結節性痒疹は、痒疹の病型の一つであり、強いそう痒を伴う皮疹を有する慢性疾患である7、8)。結節性痒疹の発症機序は不明で7)、強いそう痒による掻破行動がItch-scratch cycle及び神経の感作を引き起こすことにより、発症要因とは無関係に症状の慢性化や結節性痒疹の皮膚病変を形成・展開(拡大)すると考えられている8、9)。
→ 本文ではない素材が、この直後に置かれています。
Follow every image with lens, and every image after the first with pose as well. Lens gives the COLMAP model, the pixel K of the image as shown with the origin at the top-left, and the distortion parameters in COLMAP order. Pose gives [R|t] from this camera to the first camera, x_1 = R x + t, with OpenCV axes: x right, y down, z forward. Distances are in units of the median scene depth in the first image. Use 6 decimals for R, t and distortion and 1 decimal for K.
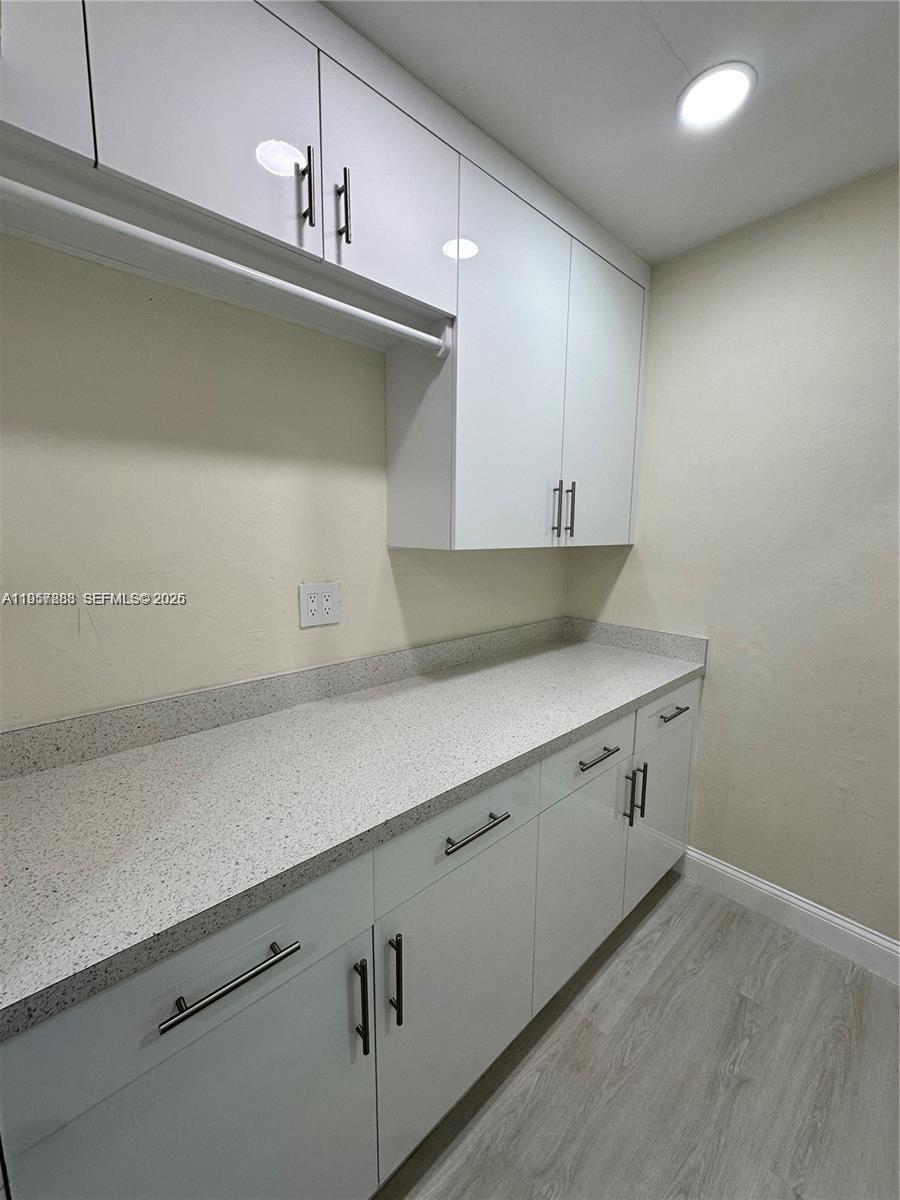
lens RADIAL K [[481.0, 0, 454.5], [0, 481.0, 600.0], [0, 0, 1]] dist [-0.000599, -0.000399]
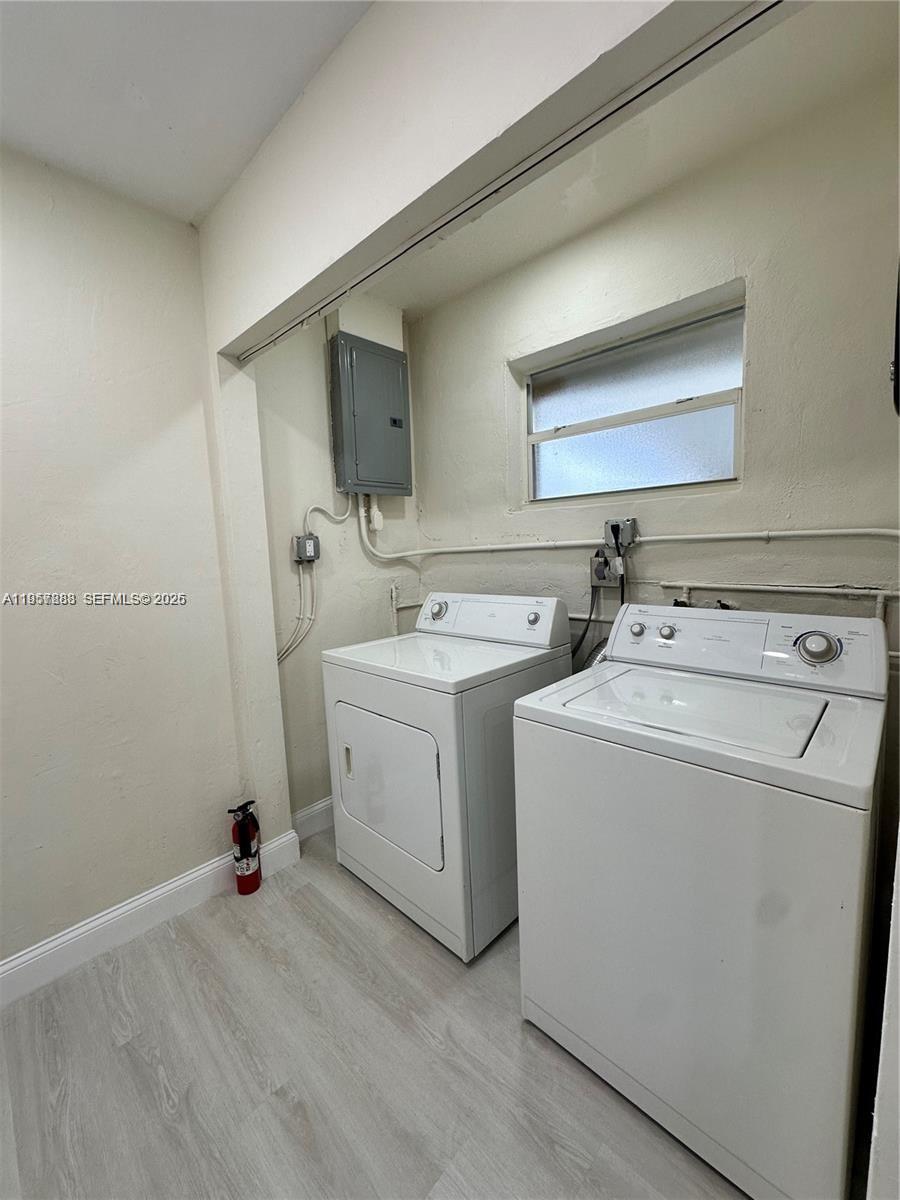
lens RADIAL K [[481.0, 0, 455.1], [0, 481.0, 600.2], [0, 0, 1]] dist [-0.000599, -0.000399]
pose [[-0.061905, -0.139338, 0.988308, -0.186072], [0.177191, 0.972944, 0.148271, 0.008007], [-0.982228, 0.184298, -0.035540, 0.276321]]
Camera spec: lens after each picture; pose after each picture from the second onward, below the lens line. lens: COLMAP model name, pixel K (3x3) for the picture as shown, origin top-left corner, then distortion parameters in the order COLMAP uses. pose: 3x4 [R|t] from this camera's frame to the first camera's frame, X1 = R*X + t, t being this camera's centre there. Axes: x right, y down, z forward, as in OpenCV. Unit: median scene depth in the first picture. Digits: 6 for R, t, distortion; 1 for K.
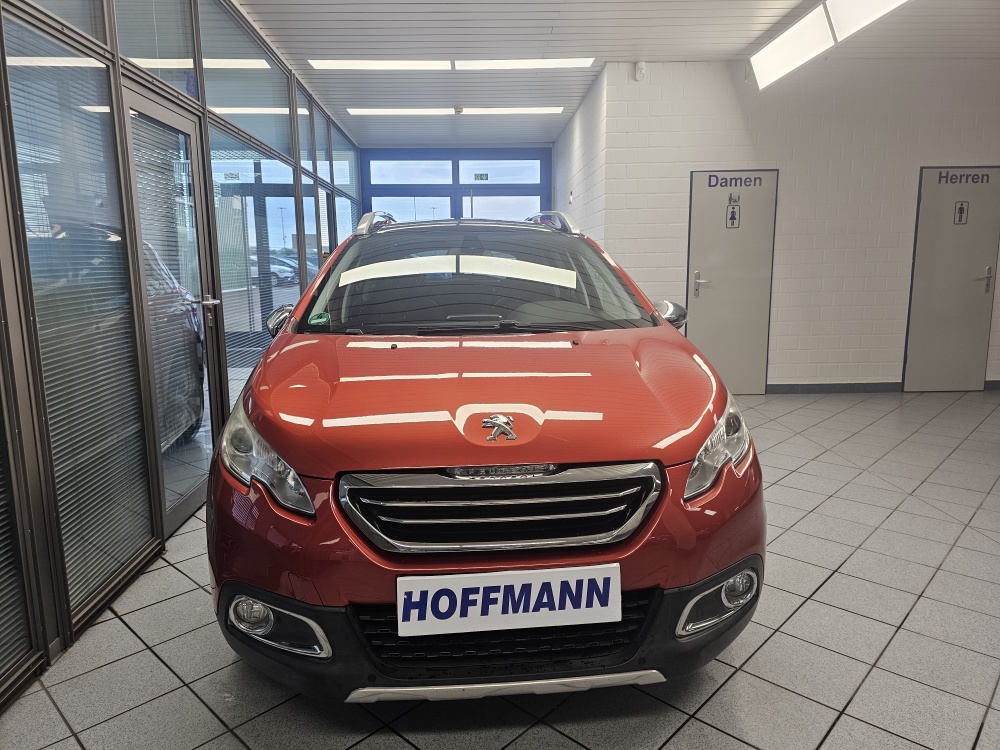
lens RADIAL K [[669.6, 0, 494.0], [0, 669.6, 365.3], [0, 0, 1]] dist [0.055903, -0.062183]
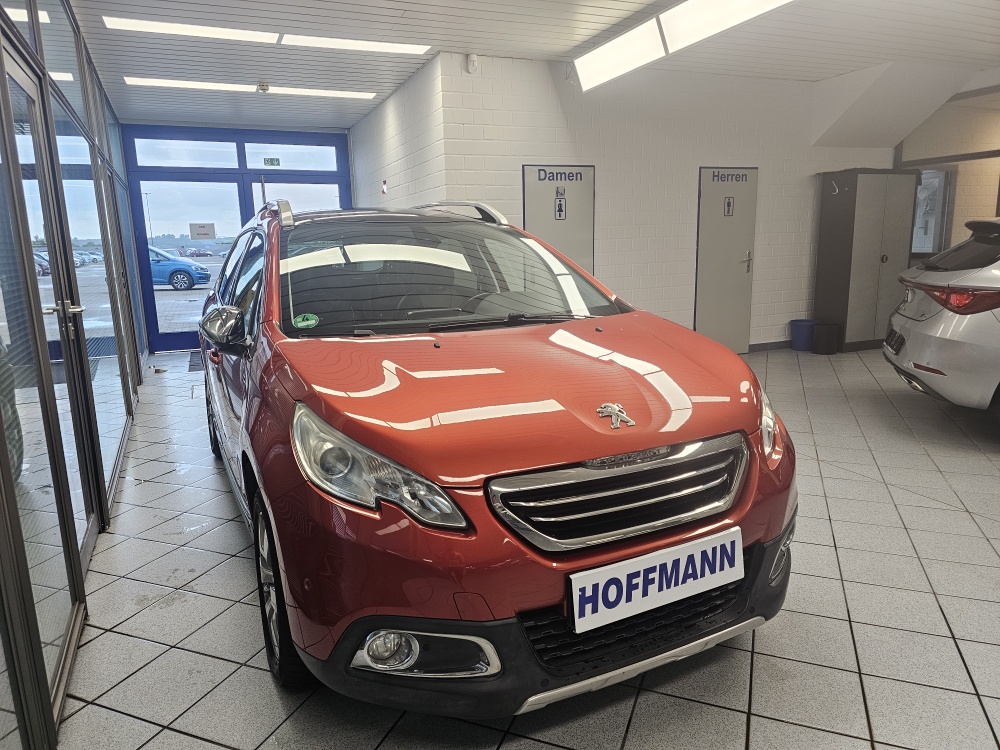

結節性痒疹の重度のそう痒、および外観的に認められる結節や慢性的な皮膚病変はQOLにも影響を与え、睡眠障害、心理的苦痛、社会的孤立や労働生産性の低下などにもつながる9-12)。しかし、結節性痒疹において推奨度の高い治療法は確立されておらず、新たな治療法が求められていた。
成人および小児アトピー性皮膚炎13-16)では、Interleukin-31(IL-31)がそう痒誘発に関与している。IL-31は主に活性化したTh2細胞から産⽣されるサイトカインであり、その受容体であるIL-31受容体A(IL-31 Receptor A;IL-31RA)に結合すると、オンコスタチンM受容体(Oncostatin M Receptor;OSMR)とヘテロ二量体を形成し、細胞内に刺激を伝達する。さらにIL-31は各種細胞からサイトカイン、ケモカインの産⽣を誘導すること等により、アトピー性皮膚炎の病態においてそう痒に加え炎症惹起及び⽪膚バリア機能の破綻にも関与するとされている。
結節性痒疹では皮膚病変部のIL-31陽性細胞数とそう痒の程度との間に正の相関が認められており17)、IL-31は結節性痒疹のそう痒に関与していると考えられる。また、結節性痒疹の病変部では表皮肥厚やコラーゲンの過剰産生が認められる18、19)。IL-31は、表皮細胞の増殖20)や線維芽細胞からのコラーゲン産生21、22)を誘導することから、結節性痒疹の皮疹形成にも関与していると考えられる。
ネモリズマブ(遺伝子組換え)(以下、ネモリズマブ)は、IL-31RAを標的とするヒト化抗ヒトIL-31RAモノクローナル抗体であり、アトピー性皮膚炎患者のそう痒に対する治療薬として中外製薬株式会社により本邦で創製され、マルホ株式会社が国内第Ⅲ相臨床試験を実施し有効性が示された。このネモリズマブを有効成分とするミチーガⓇ皮下注用60mgシリンジが、成人及び13歳以上の小児に対して、「アトピー性皮膚炎に伴うそう痒(既存治療で効果不十分な場合に限る)」を効能・効果として、2022年3月に国内で製造販売承認を取得した。
さらに、同じ有効成分を含有するミチーガⓇ皮下注用30mgバイアルについて、6歳以上13歳未満の小児アトピー性⽪膚炎患者を対象とした国内第Ⅲ相試験と、成人及び13歳以上の小児の結節性痒疹患者を対象とした国内第Ⅱ/Ⅲ相試験で有効性及び安全性を評価し、その結果に基づき、6歳以上13歳未満の小児に対する「既存治療で効果不十分なアトピー性皮膚炎に伴うそう痒注)」、成人及び13歳以上の小児に対する「既存治療で効果不十分な結節性痒疹」の効能・効果で、2024年3月に製造販売承認を取得した。